Wood et al. show that inactivation of A46 blunts reward-seeking behavior (a hallmark of depression) and increases responsivity to threat (a hallmark of anxiety).

They further identified a functional network, linking A46 with areas 32 and 25, that works to ameliorate the effects of A46 inactivation.

These effects take place only within the left hemisphere of the marmoset brain, as some previous studies of neuromodulating therapies in patients have shown.

A better understanding of this brain network could help to personalize treatments for depression and anxiety, as Michael Treadway discusses in a related Perspective.

About this depression and anxiety research news

Author: Christian M. Wood
Source: AAAS
Contact: Christian M. Wood – AAAS
Image: The image is credited to Neuroscience News

Original Research: Closed access.
Dysfunction in primate dorsolateral prefrontal area 46 affects motivation and anxiety” by Christian M. Wood et al. Science


Abstract

Dysfunction in primate dorsolateral prefrontal area 46 affects motivation and anxiety

The dorsolateral prefrontal cortex (dlPFC) is a higher-order brain structure targeted for noninvasive stimulation for treatment-resistant depression.
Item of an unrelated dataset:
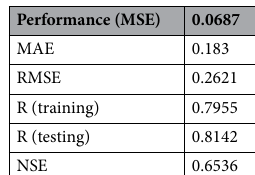
Table 11. Evaluation using LM backpropagation.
Nonetheless, its causal role in emotion regulation is unknown.

We discovered that inactivating dlPFC area 46 in marmosets blunts appetitive motivation and heightens threat reactivity.

The effects were asymmetric—dependent on the left hemisphere only—and were mediated through projections to pregenual cingulate area 32.

The antidepressant ketamine blocked the appetitive motivational deficits through mechanisms within subcallosal cingulate area 25, an area linked with treatment success in dlPFC noninvasive stimulation.

Our data uncover an integrated prefrontal network for area 46 that contributes to positive and negative emotion regulation that may be core to our understanding of symptoms and therapeutic strategies for treatment-resistant depression and anxiety.